Please keep the pictures out and write out exactly the lines from the first in the data below through the one containing "hfov_deg: 48.9", both included.
___ Source data ___
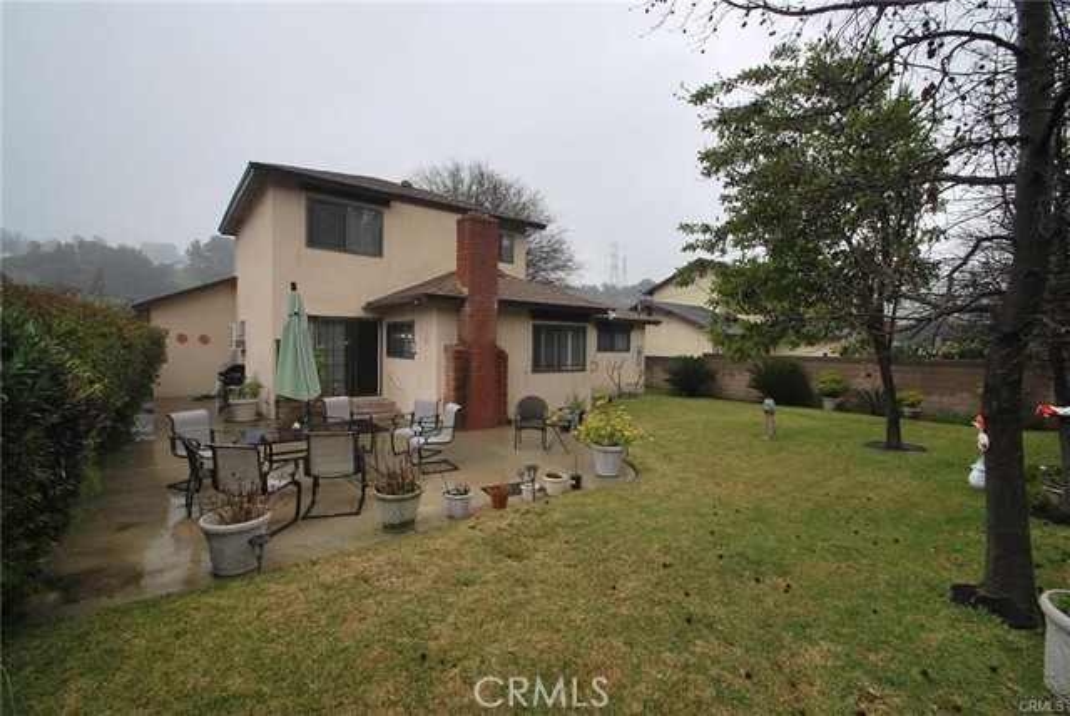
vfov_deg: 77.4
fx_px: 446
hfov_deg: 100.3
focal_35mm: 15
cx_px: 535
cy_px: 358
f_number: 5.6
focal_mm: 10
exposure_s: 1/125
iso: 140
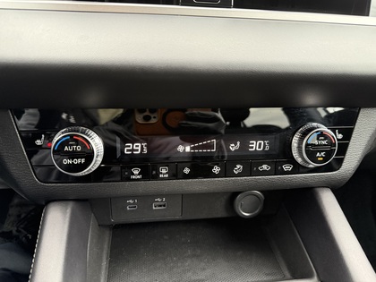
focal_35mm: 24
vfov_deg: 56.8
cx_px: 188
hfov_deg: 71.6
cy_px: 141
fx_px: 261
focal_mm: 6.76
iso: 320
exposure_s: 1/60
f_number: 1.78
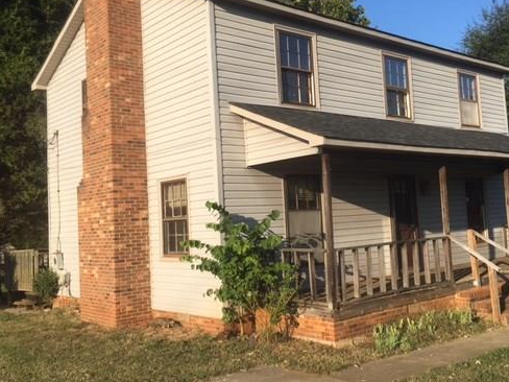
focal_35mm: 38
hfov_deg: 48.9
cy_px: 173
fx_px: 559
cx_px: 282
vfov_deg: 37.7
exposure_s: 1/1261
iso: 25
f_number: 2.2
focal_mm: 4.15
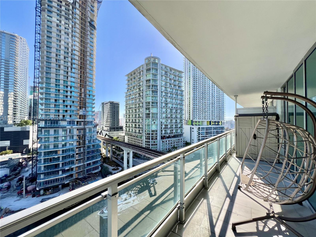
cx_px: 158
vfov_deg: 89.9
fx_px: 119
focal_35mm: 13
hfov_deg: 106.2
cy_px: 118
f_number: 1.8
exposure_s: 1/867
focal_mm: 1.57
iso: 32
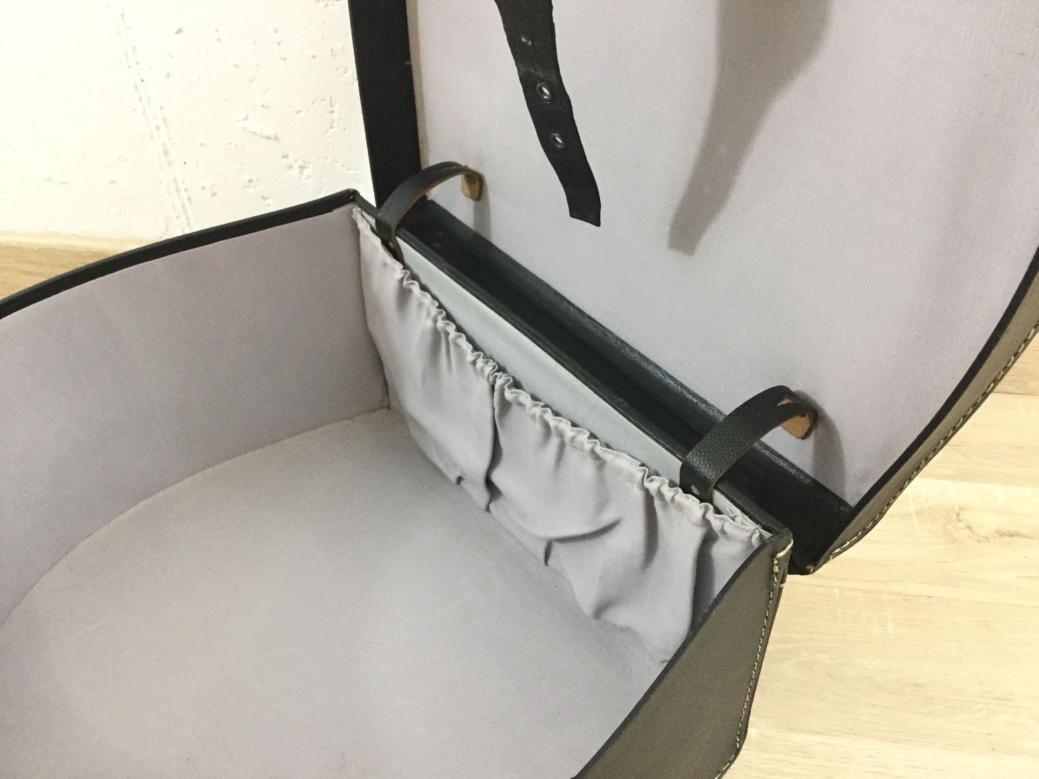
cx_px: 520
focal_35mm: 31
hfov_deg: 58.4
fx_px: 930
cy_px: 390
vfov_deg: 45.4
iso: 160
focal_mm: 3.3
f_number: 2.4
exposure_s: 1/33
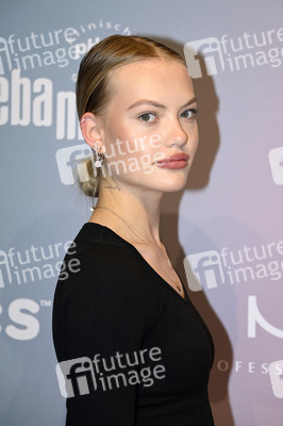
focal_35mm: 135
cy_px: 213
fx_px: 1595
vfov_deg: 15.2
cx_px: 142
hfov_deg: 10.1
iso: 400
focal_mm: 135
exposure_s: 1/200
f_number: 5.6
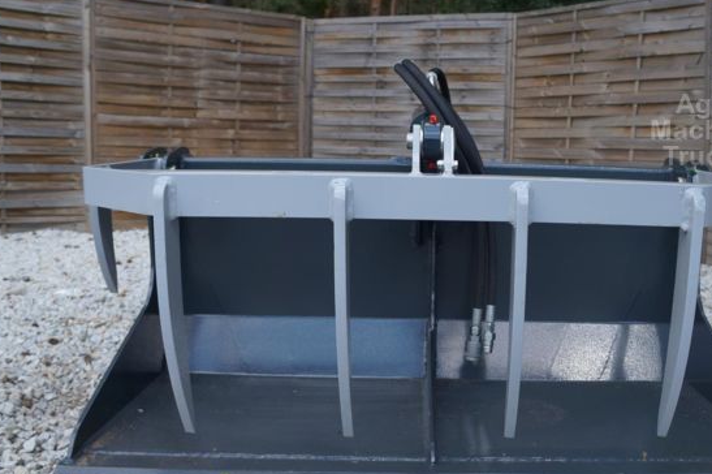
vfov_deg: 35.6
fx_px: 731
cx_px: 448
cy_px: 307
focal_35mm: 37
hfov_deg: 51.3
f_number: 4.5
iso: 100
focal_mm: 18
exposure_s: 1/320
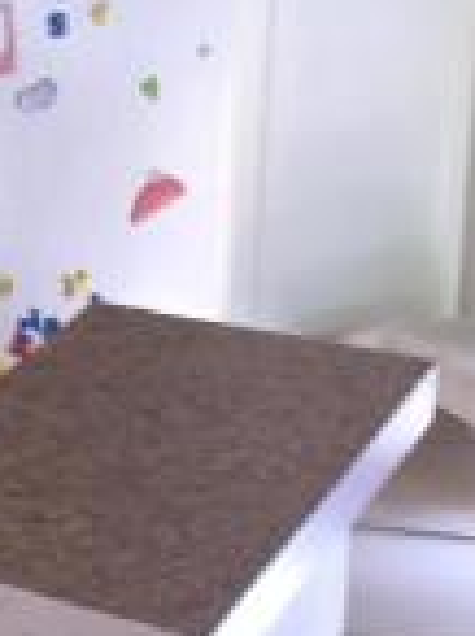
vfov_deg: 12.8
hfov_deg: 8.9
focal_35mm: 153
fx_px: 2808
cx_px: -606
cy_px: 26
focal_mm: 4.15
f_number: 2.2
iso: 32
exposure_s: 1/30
___
## Written solution
vfov_deg: 77.4
fx_px: 446
hfov_deg: 100.3
focal_35mm: 15
cx_px: 535
cy_px: 358
f_number: 5.6
focal_mm: 10
exposure_s: 1/125
iso: 140
focal_35mm: 24
vfov_deg: 56.8
cx_px: 188
hfov_deg: 71.6
cy_px: 141
fx_px: 261
focal_mm: 6.76
iso: 320
exposure_s: 1/60
f_number: 1.78
focal_35mm: 38
hfov_deg: 48.9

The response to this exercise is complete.